Seluruh hero favorit Anda akan kembali, tapi kini permainan dibangun dengan engine anyar sehingga aspek visualnya jadi lebih baik dan developer bisa menyajikan peta berukuran lebih luas. Uniknya, Blizzard tak mau meninggalkan Overwatch pertama begitu saja dan mencoba ‘menyambungkan’ kedua game. Tiap kali Overwatch 2 memperoleh peta baru, map tersebut juga tersaji buat permainan sebelumnya. Lalu koleksi item kosmetik yang telah susah payah Anda kumpulkan di Overwatch dapat digunakan lagi di Overwatch 2.

 

World of Warcraft: Shadowlands

Dahulu sempat jadi penggemar berat WoW, kini pemahaman saya terhadap cerita game sudah tertinggal jauh. Trailer sinematik Shadowlands difokuskan pada Lady Sylvanas Windrunner. Ia datang kembali ke Icecrown Citadel, kemudian mengajak Bolvar (sang Lich King pengganti Arthas Menethil) berduel. Sylvanas berhasil mengalahkan Bolvar, kemudian merebut mahkota Lich King. Ketika kita mengira ia akan mengenakannya, Sylvanas malah menghancurkan mahkota tersebut.

Aksi itu mengoyak realita, mengekspos Shadowlands di alam normal. Pemain WoW kemungkinan besar familier dengan ‘Shadowlands’, ia adalah tempat singgah ketika karakter Anda tewas. Selain menyuguhkan lokasi-lokasi baru dan memperkenalkan musuh-musuh mematikan (satu contohnya Void Lord), fitur andalan di Shadowlands ialah menghidangkan pemain empat pilihan Covenant: Kyrian, Necrolord, Night Fae, dan Venthyr.

 

Hearthstone: Descent of Dragons

Descent of Dragons akan menjadi expansion pack terakhir dari event Year of the Dragon. Update ini menghadirkan sejumlah mekanisme baru. Saya bukan pemain Hearthstone, namun berdasarkan penjelasan developer Alec Dawson di video, Descent of Dragons memperkenalkan hero card Galakrond, nenek moyang dari segala spesies naga. Ia sangat kuat dan bisa di-upgrade ke tiga wujud berbeda selama ada di deck Anda.

Semua pemain akan mendapatkan Galakrond saat Descent of Dragons meluncur, namun hanya ‘kelas jahat’ yang bisa menggunakannya (Priest, Rogue, Shaman, Warlock, Warrior).

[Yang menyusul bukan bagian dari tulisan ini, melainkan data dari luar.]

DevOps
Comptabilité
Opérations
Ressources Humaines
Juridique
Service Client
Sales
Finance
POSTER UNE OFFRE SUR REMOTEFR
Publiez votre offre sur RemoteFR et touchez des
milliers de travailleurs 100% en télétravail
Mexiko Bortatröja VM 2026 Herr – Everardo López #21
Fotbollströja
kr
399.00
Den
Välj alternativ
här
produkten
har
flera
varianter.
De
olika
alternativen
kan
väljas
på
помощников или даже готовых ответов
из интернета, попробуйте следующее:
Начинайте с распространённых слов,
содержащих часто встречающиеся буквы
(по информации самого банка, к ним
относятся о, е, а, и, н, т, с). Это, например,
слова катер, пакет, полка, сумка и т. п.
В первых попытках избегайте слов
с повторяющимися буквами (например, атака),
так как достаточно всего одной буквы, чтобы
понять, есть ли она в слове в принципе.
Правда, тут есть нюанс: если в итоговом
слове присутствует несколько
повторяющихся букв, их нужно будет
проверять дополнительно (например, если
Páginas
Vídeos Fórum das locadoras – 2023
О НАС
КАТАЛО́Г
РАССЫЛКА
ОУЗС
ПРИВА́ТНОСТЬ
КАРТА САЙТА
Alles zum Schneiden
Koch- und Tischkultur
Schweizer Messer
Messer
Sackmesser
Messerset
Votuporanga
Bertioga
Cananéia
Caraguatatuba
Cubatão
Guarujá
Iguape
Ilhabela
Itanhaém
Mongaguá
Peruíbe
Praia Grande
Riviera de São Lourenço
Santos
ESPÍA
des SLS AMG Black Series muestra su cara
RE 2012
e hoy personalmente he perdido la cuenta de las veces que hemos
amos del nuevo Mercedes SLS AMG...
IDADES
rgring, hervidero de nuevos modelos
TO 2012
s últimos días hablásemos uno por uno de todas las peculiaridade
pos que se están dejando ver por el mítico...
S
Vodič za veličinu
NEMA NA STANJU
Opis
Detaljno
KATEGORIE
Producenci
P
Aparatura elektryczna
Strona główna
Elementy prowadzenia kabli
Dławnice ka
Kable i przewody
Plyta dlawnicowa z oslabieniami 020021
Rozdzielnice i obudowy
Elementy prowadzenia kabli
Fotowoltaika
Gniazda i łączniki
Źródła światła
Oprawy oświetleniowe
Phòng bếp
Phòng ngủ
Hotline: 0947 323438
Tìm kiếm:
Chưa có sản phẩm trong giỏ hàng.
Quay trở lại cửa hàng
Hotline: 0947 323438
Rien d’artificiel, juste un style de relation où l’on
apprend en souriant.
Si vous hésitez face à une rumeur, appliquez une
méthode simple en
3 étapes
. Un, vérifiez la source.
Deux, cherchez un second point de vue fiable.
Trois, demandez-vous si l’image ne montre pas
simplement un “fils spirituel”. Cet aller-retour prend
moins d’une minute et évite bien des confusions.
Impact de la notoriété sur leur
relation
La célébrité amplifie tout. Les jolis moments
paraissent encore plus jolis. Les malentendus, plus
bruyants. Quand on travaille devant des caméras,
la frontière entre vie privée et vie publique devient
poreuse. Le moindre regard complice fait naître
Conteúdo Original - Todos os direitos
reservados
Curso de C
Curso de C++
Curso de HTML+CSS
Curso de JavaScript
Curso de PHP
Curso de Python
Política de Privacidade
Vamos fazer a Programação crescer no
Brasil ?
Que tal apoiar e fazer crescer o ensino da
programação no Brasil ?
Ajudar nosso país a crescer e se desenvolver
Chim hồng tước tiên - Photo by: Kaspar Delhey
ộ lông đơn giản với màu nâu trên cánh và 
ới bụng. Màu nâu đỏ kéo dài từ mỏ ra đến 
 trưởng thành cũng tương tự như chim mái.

Masing-masing orang kemungkinan memperoleh versi berbeda dari Galakrond (Azeroth’s End, The Apocalypse, The Wretched. Sementara itu, ‘kelas baik’ (Mage, Hunter, Druid, Paladin) diperkenankan untuk bermain-main dengan kartu yang tak kalah ampuh, yaitu Side Quest. Cara kerjanya mirip Quest Cards.

Ya itu dia empat game andalan Blizzard Entertainment di BlizzCon 2019. Judul apa yang jadi favorit Anda? Saya pribadi berharap agar Overwatch 2 mampu memberikan pengalaman bermain yang lebih menyeluruh. Namun di antara keempat judul ini, perhatian saya terkunci pada Diablo IV. Saya berharap (walaupun tahu kesempatannya sangat kecil), Blizzard membiarkan gamer bermain secara offline. Dari impresi awal, ARPG dark fantasy ini terlihat begitu mengesankan.